Muhammad Ali (l.) and Simone Moro on top of Nanga Parbat

Muhammad Ali (l.) and Simone Moro on top of Nanga Parbat

“In my opinion, the Pakistani Alpine Club is largely responsible for this situation,” said Muhammad Ali “Sadpara”: “They show no interest in their alpinists, neither in improving their skills and work conditions.” According to Ali, who last February belonged to the climbers who first climbed Nanga Parbat in winter, Sherpas now dominate 80 percent of the business, “and it will be 100 percent soon.” Actions such as those against Chris Jensen Burke and Lakpa Sherpa could be an indication that the government of Pakistan wants to take countermeasures.

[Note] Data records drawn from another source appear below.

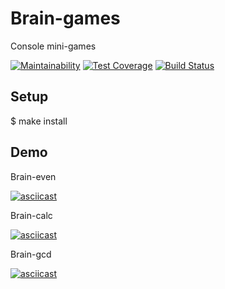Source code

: # Brain-games
Console mini-games

[![Maintainability](https://api.codeclimate.com/v1/badges/cbeff90d7610b34dda6e/maintainability)](https://codeclimate.com/github/aleksey-ilin/project-lvl1-s364/maintainability) [![Test Coverage](https://api.codeclimate.com/v1/badges/cbeff90d7610b34dda6e/test_coverage)](https://codeclimate.com/github/aleksey-ilin/project-lvl1-s364/test_coverage) [![Build Status](https://travis-ci.com/aleksey-ilin/project-lvl1-s364.svg?branch=master)](https://travis-ci.com/aleksey-ilin/project-lvl1-s364)
## Setup
$ make install
## Demo
Brain-even

[![asciicast](https://asciinema.org/a/jFa4LnLDqf9hcnfjGuymDIhHK.png)](https://asciinema.org/a/jFa4LnLDqf9hcnfjGuymDIhHK)

Brain-calc

[![asciicast](https://asciinema.org/a/tyutJ5dzwagd4dquqeyzSEdAo.png)](https://asciinema.org/a/tyutJ5dzwagd4dquqeyzSEdAo)

Brain-gcd

[![asciicast](https://asciinema.org/a/ySrBUgBR91z30O4AkXqteUf96.png)](https://asciinema.org/a/ySrBUgBR91z30O4AkXqteUf96)
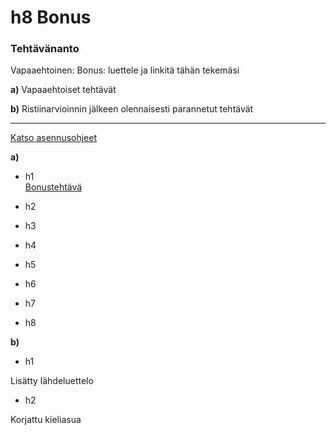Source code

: # h8 Bonus  

### Tehtävänanto  
Vapaaehtoinen: Bonus: luettele ja linkitä tähän tekemäsi

**a)** Vapaaehtoiset tehtävät  

**b)** Ristiinarvioinnin jälkeen olennaisesti parannetut tehtävät

---

[Katso asennusohjeet](ohjeet.md#asennus)

**a)** 

- h1  
[Bonustehtävä](https://github.com/JoonaLindholm/linux-palvelimet/blob/main/h1%20-%20Linuxin%20asentaminen%20VirtualBoxiin.md#Bonustehtävä-2)



- h2  

- h3  

- h4  

- h5  

- h6  

- h7  

- h8    


**b)** 

- h1  

Lisätty lähdeluettelo  



- h2  

Korjattu kieliasua  

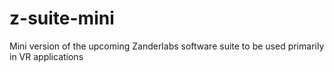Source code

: # z-suite-mini
Mini version of the upcoming Zanderlabs software suite to be used primarily in VR applications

Harassment because of cricket job?

Or is it simply pure arbitrariness? Last year, South African Mike Horn had complained that his team had been stuck in the town of Skardu for more than two weeks before they were allowed to travel to K 2. The team had been sent back at a military check point, despite valid visas and permits. Only when his friend, the former Pakistani cricket star Wasim Akram, stepped in, they finally could move on, said Horn. Mike’s suspicion: His team was delayed because he had coached an Indian cricket team before.